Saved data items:
_ _ _ _ _
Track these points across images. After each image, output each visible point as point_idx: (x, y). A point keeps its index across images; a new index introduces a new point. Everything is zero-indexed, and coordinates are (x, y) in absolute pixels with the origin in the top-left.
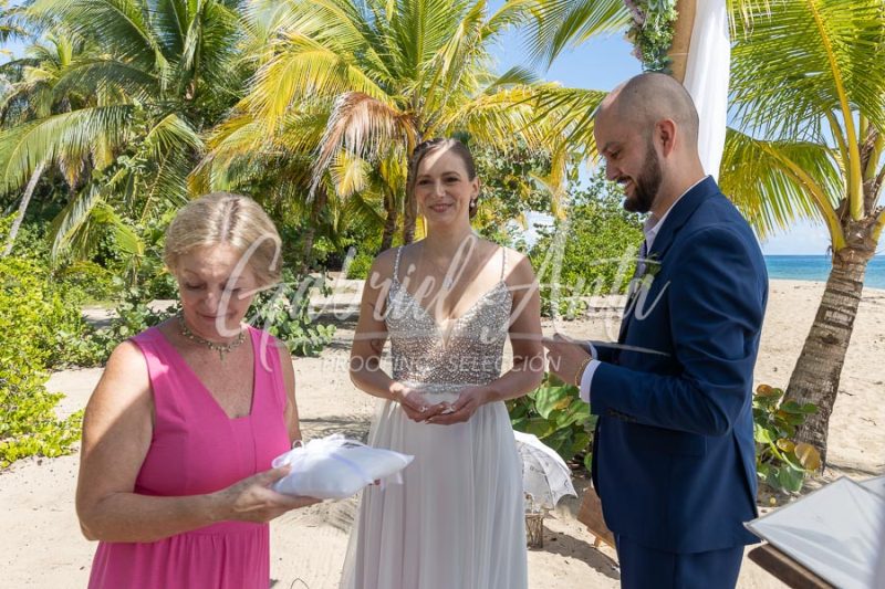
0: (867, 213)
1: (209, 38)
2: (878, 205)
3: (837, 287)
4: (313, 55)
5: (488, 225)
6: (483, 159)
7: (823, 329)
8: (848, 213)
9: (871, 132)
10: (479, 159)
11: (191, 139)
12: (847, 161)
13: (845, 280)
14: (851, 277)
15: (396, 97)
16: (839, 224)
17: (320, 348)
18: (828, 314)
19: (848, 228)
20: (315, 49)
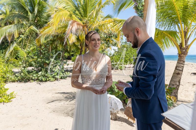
0: (186, 46)
1: (40, 9)
2: (188, 44)
3: (179, 62)
4: (64, 12)
5: (103, 49)
6: (102, 35)
7: (177, 71)
8: (182, 46)
9: (186, 29)
10: (101, 35)
11: (36, 31)
12: (181, 35)
13: (181, 60)
14: (182, 60)
15: (83, 21)
16: (180, 48)
17: (66, 77)
18: (178, 68)
19: (182, 49)
20: (64, 11)
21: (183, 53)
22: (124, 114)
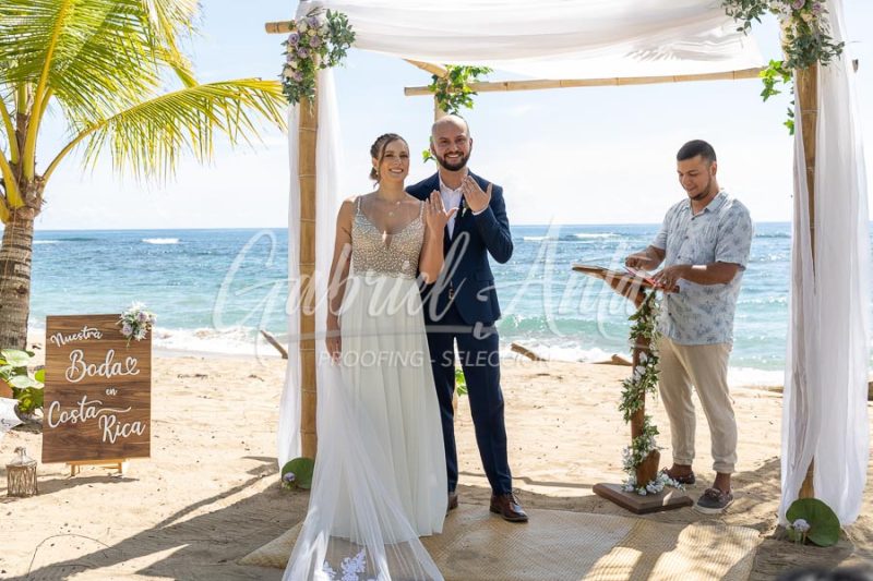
3: (20, 242)
7: (15, 281)
14: (29, 233)
21: (30, 204)
22: (43, 462)
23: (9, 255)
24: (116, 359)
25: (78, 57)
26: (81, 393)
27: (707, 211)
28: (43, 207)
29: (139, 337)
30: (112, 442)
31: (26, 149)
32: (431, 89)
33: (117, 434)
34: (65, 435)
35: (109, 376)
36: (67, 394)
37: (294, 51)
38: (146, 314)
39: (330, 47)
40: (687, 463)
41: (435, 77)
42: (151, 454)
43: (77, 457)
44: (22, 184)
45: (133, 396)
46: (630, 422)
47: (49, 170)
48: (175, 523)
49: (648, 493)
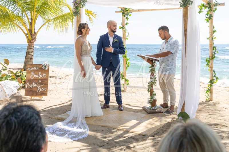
0: (34, 33)
3: (29, 47)
18: (30, 53)
21: (33, 39)
22: (25, 96)
23: (29, 50)
24: (41, 74)
25: (41, 6)
26: (34, 81)
27: (168, 42)
28: (36, 40)
29: (46, 69)
30: (39, 92)
31: (32, 26)
32: (121, 11)
33: (41, 90)
34: (30, 90)
35: (39, 78)
36: (31, 81)
37: (74, 4)
38: (48, 64)
39: (82, 3)
40: (166, 103)
41: (121, 9)
42: (48, 95)
43: (32, 95)
44: (31, 34)
45: (44, 82)
46: (149, 92)
47: (38, 31)
48: (45, 109)
49: (153, 109)
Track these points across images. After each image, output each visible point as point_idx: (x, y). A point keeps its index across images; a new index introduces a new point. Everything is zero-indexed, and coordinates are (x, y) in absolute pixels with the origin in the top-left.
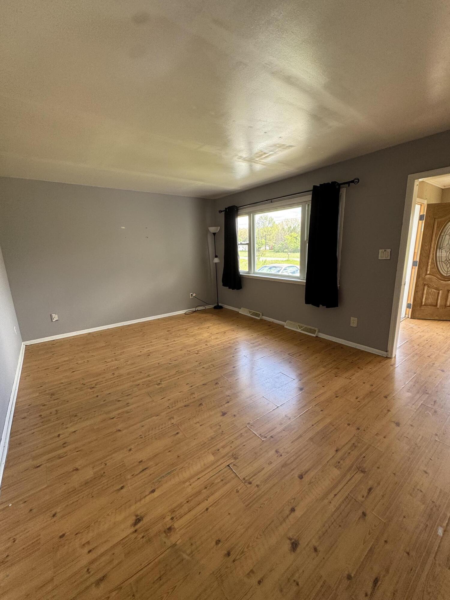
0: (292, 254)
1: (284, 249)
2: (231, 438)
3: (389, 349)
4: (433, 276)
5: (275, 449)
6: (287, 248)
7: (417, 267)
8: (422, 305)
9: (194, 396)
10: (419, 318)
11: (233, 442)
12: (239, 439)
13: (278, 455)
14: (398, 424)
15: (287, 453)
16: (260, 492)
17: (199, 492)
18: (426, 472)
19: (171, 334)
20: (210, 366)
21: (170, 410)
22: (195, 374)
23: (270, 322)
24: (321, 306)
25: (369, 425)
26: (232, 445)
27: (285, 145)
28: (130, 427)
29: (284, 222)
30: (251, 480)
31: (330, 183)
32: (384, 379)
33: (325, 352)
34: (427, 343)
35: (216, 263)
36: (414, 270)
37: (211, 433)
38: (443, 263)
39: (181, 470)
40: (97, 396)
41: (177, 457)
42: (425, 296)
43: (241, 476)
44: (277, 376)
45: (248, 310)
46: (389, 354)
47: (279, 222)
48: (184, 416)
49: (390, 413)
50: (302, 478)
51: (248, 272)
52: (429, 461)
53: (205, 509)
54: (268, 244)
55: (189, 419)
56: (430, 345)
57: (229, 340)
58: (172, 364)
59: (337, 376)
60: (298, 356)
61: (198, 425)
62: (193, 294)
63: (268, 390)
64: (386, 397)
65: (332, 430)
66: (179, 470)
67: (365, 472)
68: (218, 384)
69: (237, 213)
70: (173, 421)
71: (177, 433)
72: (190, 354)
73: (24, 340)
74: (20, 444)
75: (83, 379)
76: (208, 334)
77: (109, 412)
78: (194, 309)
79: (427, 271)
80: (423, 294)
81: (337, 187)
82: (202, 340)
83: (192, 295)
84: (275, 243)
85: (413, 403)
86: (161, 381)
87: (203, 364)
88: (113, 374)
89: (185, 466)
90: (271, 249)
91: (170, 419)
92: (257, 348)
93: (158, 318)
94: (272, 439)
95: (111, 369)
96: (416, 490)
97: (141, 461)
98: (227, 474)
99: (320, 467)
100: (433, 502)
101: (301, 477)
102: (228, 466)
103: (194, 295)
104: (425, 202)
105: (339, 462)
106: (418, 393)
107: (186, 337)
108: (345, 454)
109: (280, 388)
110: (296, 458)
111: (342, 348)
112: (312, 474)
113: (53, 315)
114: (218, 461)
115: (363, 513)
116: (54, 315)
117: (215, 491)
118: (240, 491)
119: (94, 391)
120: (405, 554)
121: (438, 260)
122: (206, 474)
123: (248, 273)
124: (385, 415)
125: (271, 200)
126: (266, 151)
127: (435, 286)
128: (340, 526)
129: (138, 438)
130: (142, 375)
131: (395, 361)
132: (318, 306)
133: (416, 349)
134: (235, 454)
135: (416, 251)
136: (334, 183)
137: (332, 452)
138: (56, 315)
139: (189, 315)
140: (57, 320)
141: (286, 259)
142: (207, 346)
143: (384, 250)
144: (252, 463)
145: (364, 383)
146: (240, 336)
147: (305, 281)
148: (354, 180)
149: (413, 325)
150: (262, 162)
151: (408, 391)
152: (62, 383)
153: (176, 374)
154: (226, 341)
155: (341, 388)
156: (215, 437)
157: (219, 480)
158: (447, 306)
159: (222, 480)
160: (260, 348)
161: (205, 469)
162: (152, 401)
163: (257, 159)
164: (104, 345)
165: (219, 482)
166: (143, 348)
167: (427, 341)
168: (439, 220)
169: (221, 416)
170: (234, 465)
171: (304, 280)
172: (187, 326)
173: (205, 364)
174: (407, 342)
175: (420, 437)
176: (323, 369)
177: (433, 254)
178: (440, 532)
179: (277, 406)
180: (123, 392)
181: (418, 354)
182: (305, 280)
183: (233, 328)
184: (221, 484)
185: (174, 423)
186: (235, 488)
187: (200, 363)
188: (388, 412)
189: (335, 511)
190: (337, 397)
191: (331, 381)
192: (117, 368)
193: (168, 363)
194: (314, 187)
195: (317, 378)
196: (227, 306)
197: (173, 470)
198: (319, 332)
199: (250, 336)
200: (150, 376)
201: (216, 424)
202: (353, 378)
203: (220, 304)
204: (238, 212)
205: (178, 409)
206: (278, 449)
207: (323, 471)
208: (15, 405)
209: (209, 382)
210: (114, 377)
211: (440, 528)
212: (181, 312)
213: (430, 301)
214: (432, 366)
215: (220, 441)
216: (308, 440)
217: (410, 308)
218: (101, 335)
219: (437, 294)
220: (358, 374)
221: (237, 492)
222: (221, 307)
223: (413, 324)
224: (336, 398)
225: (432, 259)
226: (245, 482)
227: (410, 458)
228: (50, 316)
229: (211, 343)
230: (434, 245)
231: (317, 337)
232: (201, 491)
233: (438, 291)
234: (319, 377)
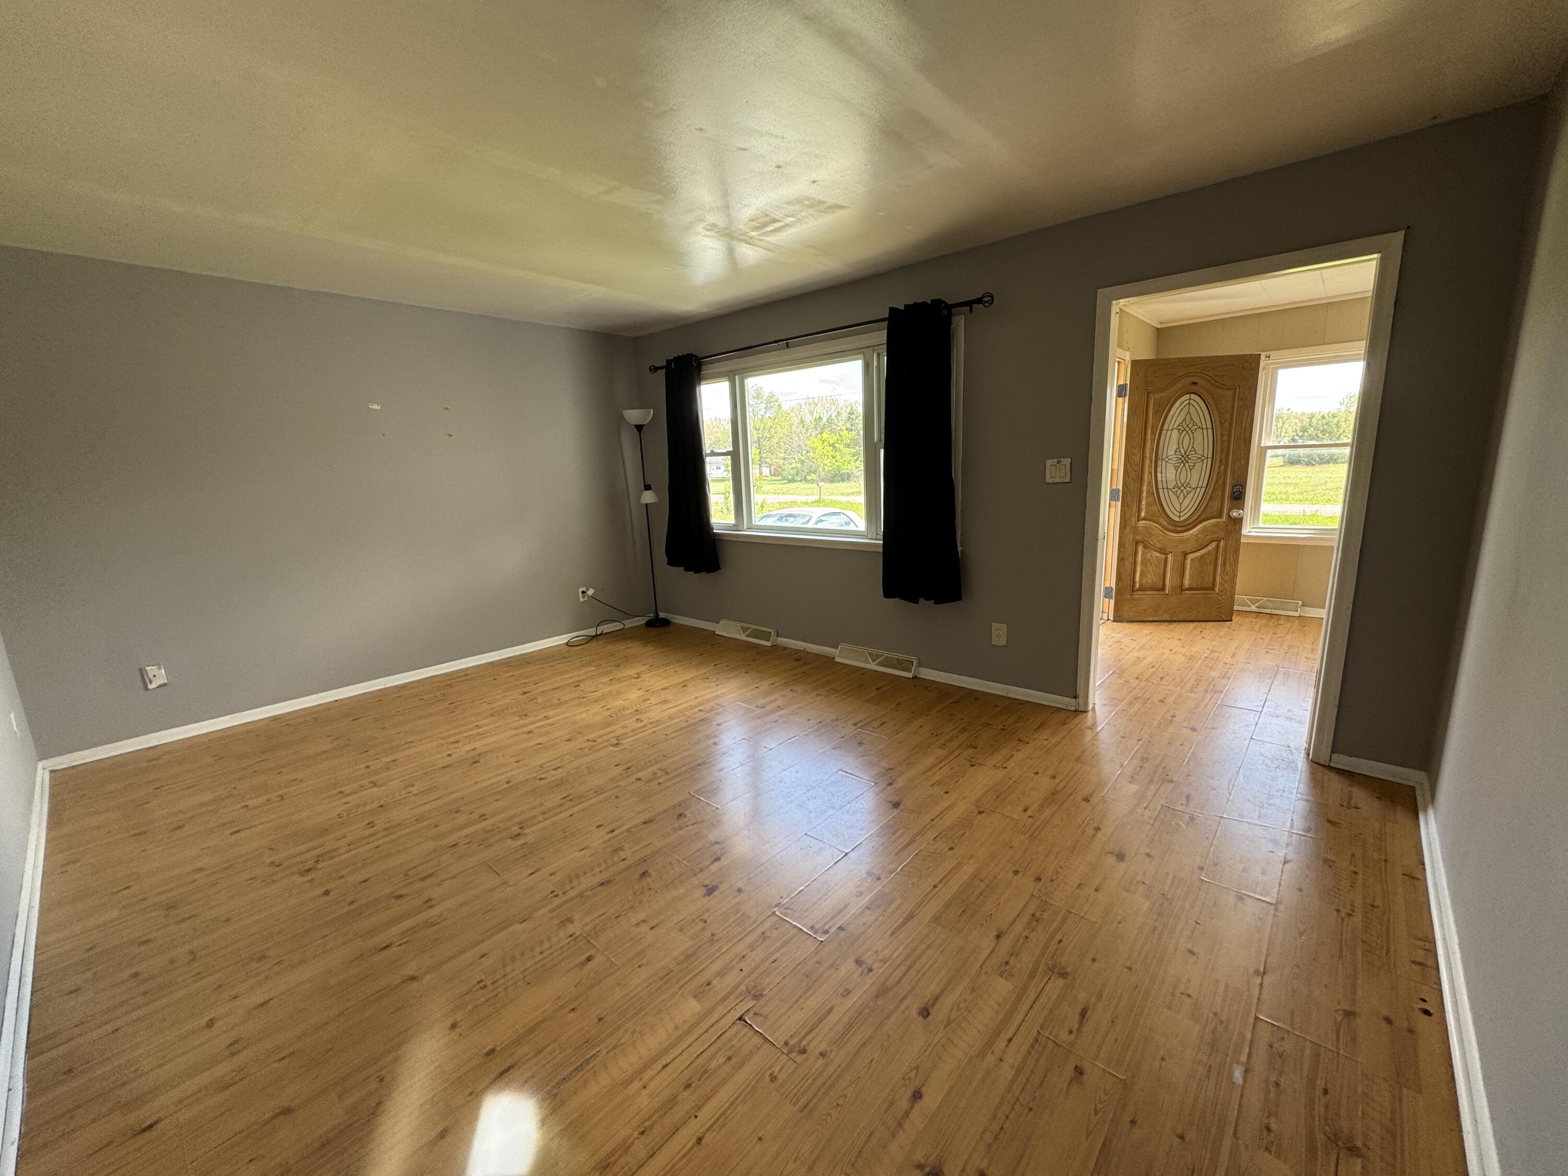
_ _ _ _ _
→ What you have to do
Rewrite every line of the items above as a JSON list of strings, one string per line, with blank lines omitted. Leave the pictures out of the answer.

→ Answer section
[
  "Track these points across images. After each image, output each visible point as point_idx: (x, y). A point keeps its index across images; a new index introduces a new point. Everything is zero-indexed, and coordinates are (x, y) in absolute pixels with the origin in the top-left.",
  "0: (867, 213)",
  "1: (209, 38)",
  "2: (878, 205)",
  "3: (837, 287)",
  "4: (313, 55)",
  "5: (488, 225)",
  "6: (483, 159)",
  "7: (823, 329)",
  "8: (848, 213)",
  "9: (871, 132)",
  "10: (479, 159)",
  "11: (191, 139)",
  "12: (847, 161)",
  "13: (845, 280)",
  "14: (851, 277)",
  "15: (396, 97)",
  "16: (839, 224)",
  "17: (320, 348)",
  "18: (828, 314)",
  "19: (848, 228)",
  "20: (315, 49)",
  "0: (186, 46)",
  "1: (40, 9)",
  "2: (188, 44)",
  "3: (179, 62)",
  "4: (64, 12)",
  "5: (103, 49)",
  "6: (102, 35)",
  "7: (177, 71)",
  "8: (182, 46)",
  "9: (186, 29)",
  "10: (101, 35)",
  "11: (36, 31)",
  "12: (181, 35)",
  "13: (181, 60)",
  "14: (182, 60)",
  "15: (83, 21)",
  "16: (180, 48)",
  "17: (66, 77)",
  "18: (178, 68)",
  "19: (182, 49)",
  "20: (64, 11)",
  "21: (183, 53)",
  "22: (124, 114)",
  "3: (20, 242)",
  "7: (15, 281)",
  "14: (29, 233)",
  "21: (30, 204)",
  "22: (43, 462)",
  "23: (9, 255)",
  "24: (116, 359)",
  "25: (78, 57)",
  "26: (81, 393)",
  "27: (707, 211)",
  "28: (43, 207)",
  "29: (139, 337)",
  "30: (112, 442)",
  "31: (26, 149)",
  "32: (431, 89)",
  "33: (117, 434)",
  "34: (65, 435)",
  "35: (109, 376)",
  "36: (67, 394)",
  "37: (294, 51)",
  "38: (146, 314)",
  "39: (330, 47)",
  "40: (687, 463)",
  "41: (435, 77)",
  "42: (151, 454)",
  "43: (77, 457)",
  "44: (22, 184)",
  "45: (133, 396)",
  "46: (630, 422)",
  "47: (49, 170)",
  "48: (175, 523)",
  "49: (648, 493)",
  "0: (34, 33)",
  "3: (29, 47)",
  "18: (30, 53)",
  "21: (33, 39)",
  "22: (25, 96)",
  "23: (29, 50)",
  "24: (41, 74)",
  "25: (41, 6)",
  "26: (34, 81)",
  "27: (168, 42)",
  "28: (36, 40)",
  "29: (46, 69)",
  "30: (39, 92)",
  "31: (32, 26)",
  "32: (121, 11)",
  "33: (41, 90)",
  "34: (30, 90)",
  "35: (39, 78)",
  "36: (31, 81)",
  "37: (74, 4)",
  "38: (48, 64)",
  "39: (82, 3)",
  "40: (166, 103)",
  "41: (121, 9)",
  "42: (48, 95)",
  "43: (32, 95)",
  "44: (31, 34)",
  "45: (44, 82)",
  "46: (149, 92)",
  "47: (38, 31)",
  "48: (45, 109)",
  "49: (153, 109)",
  "Track these points across images. After each image, output each visible point as point_idx: (x, y). A point keeps its index across images; a new index introduces a new point. Everything is zero-indexed, and coordinates are (x, y) in absolute pixels with the origin in the top-left.",
  "0: (292, 254)",
  "1: (284, 249)",
  "2: (231, 438)",
  "3: (389, 349)",
  "4: (433, 276)",
  "5: (275, 449)",
  "6: (287, 248)",
  "7: (417, 267)",
  "8: (422, 305)",
  "9: (194, 396)",
  "10: (419, 318)",
  "11: (233, 442)",
  "12: (239, 439)",
  "13: (278, 455)",
  "14: (398, 424)",
  "15: (287, 453)",
  "16: (260, 492)",
  "17: (199, 492)",
  "18: (426, 472)",
  "19: (171, 334)",
  "20: (210, 366)",
  "21: (170, 410)",
  "22: (195, 374)",
  "23: (270, 322)",
  "24: (321, 306)",
  "25: (369, 425)",
  "26: (232, 445)",
  "27: (285, 145)",
  "28: (130, 427)",
  "29: (284, 222)",
  "30: (251, 480)",
  "31: (330, 183)",
  "32: (384, 379)",
  "33: (325, 352)",
  "34: (427, 343)",
  "35: (216, 263)",
  "36: (414, 270)",
  "37: (211, 433)",
  "38: (443, 263)",
  "39: (181, 470)",
  "40: (97, 396)",
  "41: (177, 457)",
  "42: (425, 296)",
  "43: (241, 476)",
  "44: (277, 376)",
  "45: (248, 310)",
  "46: (389, 354)",
  "47: (279, 222)",
  "48: (184, 416)",
  "49: (390, 413)",
  "50: (302, 478)",
  "51: (248, 272)",
  "52: (429, 461)",
  "53: (205, 509)",
  "54: (268, 244)",
  "55: (189, 419)",
  "56: (430, 345)",
  "57: (229, 340)",
  "58: (172, 364)",
  "59: (337, 376)",
  "60: (298, 356)",
  "61: (198, 425)",
  "62: (193, 294)",
  "63: (268, 390)",
  "64: (386, 397)",
  "65: (332, 430)",
  "66: (179, 470)",
  "67: (365, 472)",
  "68: (218, 384)",
  "69: (237, 213)",
  "70: (173, 421)",
  "71: (177, 433)",
  "72: (190, 354)",
  "73: (24, 340)",
  "74: (20, 444)",
  "75: (83, 379)",
  "76: (208, 334)",
  "77: (109, 412)",
  "78: (194, 309)",
  "79: (427, 271)",
  "80: (423, 294)",
  "81: (337, 187)",
  "82: (202, 340)",
  "83: (192, 295)",
  "84: (275, 243)",
  "85: (413, 403)",
  "86: (161, 381)",
  "87: (203, 364)",
  "88: (113, 374)",
  "89: (185, 466)",
  "90: (271, 249)",
  "91: (170, 419)",
  "92: (257, 348)",
  "93: (158, 318)",
  "94: (272, 439)",
  "95: (111, 369)",
  "96: (416, 490)",
  "97: (141, 461)",
  "98: (227, 474)",
  "99: (320, 467)",
  "100: (433, 502)",
  "101: (301, 477)",
  "102: (228, 466)",
  "103: (194, 295)",
  "104: (425, 202)",
  "105: (339, 462)",
  "106: (418, 393)",
  "107: (186, 337)",
  "108: (345, 454)",
  "109: (280, 388)",
  "110: (296, 458)",
  "111: (342, 348)",
  "112: (312, 474)",
  "113: (53, 315)",
  "114: (218, 461)",
  "115: (363, 513)",
  "116: (54, 315)",
  "117: (215, 491)",
  "118: (240, 491)",
  "119: (94, 391)",
  "120: (405, 554)",
  "121: (438, 260)",
  "122: (206, 474)",
  "123: (248, 273)",
  "124: (385, 415)",
  "125: (271, 200)",
  "126: (266, 151)",
  "127: (435, 286)",
  "128: (340, 526)",
  "129: (138, 438)",
  "130: (142, 375)",
  "131: (395, 361)",
  "132: (318, 306)",
  "133: (416, 349)",
  "134: (235, 454)",
  "135: (416, 251)",
  "136: (334, 183)",
  "137: (332, 452)",
  "138: (56, 315)",
  "139: (189, 315)",
  "140: (57, 320)",
  "141: (286, 259)",
  "142: (207, 346)",
  "143: (384, 250)",
  "144: (252, 463)",
  "145: (364, 383)",
  "146: (240, 336)",
  "147: (305, 281)",
  "148: (354, 180)",
  "149: (413, 325)",
  "150: (262, 162)",
  "151: (408, 391)",
  "152: (62, 383)",
  "153: (176, 374)",
  "154: (226, 341)",
  "155: (341, 388)",
  "156: (215, 437)",
  "157: (219, 480)",
  "158: (447, 306)",
  "159: (222, 480)",
  "160: (260, 348)",
  "161: (205, 469)",
  "162: (152, 401)",
  "163: (257, 159)",
  "164: (104, 345)",
  "165: (219, 482)",
  "166: (143, 348)",
  "167: (427, 341)",
  "168: (439, 220)",
  "169: (221, 416)",
  "170: (234, 465)",
  "171: (304, 280)",
  "172: (187, 326)",
  "173: (205, 364)",
  "174: (407, 342)",
  "175: (420, 437)",
  "176: (323, 369)",
  "177: (433, 254)",
  "178: (440, 532)",
  "179: (277, 406)",
  "180: (123, 392)",
  "181: (418, 354)",
  "182: (305, 280)",
  "183: (233, 328)",
  "184: (221, 484)",
  "185: (174, 423)",
  "186: (235, 488)",
  "187: (200, 363)",
  "188: (388, 412)",
  "189: (335, 511)",
  "190: (337, 397)",
  "191: (331, 381)",
  "192: (117, 368)",
  "193: (168, 363)",
  "194: (314, 187)",
  "195: (317, 378)",
  "196: (227, 306)",
  "197: (173, 470)",
  "198: (319, 332)",
  "199: (250, 336)",
  "200: (150, 376)",
  "201: (216, 424)",
  "202: (353, 378)",
  "203: (220, 304)",
  "204: (238, 212)",
  "205: (178, 409)",
  "206: (278, 449)",
  "207: (323, 471)",
  "208: (15, 405)",
  "209: (209, 382)",
  "210: (114, 377)",
  "211: (440, 528)",
  "212: (181, 312)",
  "213: (430, 301)",
  "214: (432, 366)",
  "215: (220, 441)",
  "216: (308, 440)",
  "217: (410, 308)",
  "218: (101, 335)",
  "219: (437, 294)",
  "220: (358, 374)",
  "221: (237, 492)",
  "222: (221, 307)",
  "223: (413, 324)",
  "224: (336, 398)",
  "225: (432, 259)",
  "226: (245, 482)",
  "227: (410, 458)",
  "228: (50, 316)",
  "229: (211, 343)",
  "230: (434, 245)",
  "231: (317, 337)",
  "232: (201, 491)",
  "233: (438, 291)",
  "234: (319, 377)"
]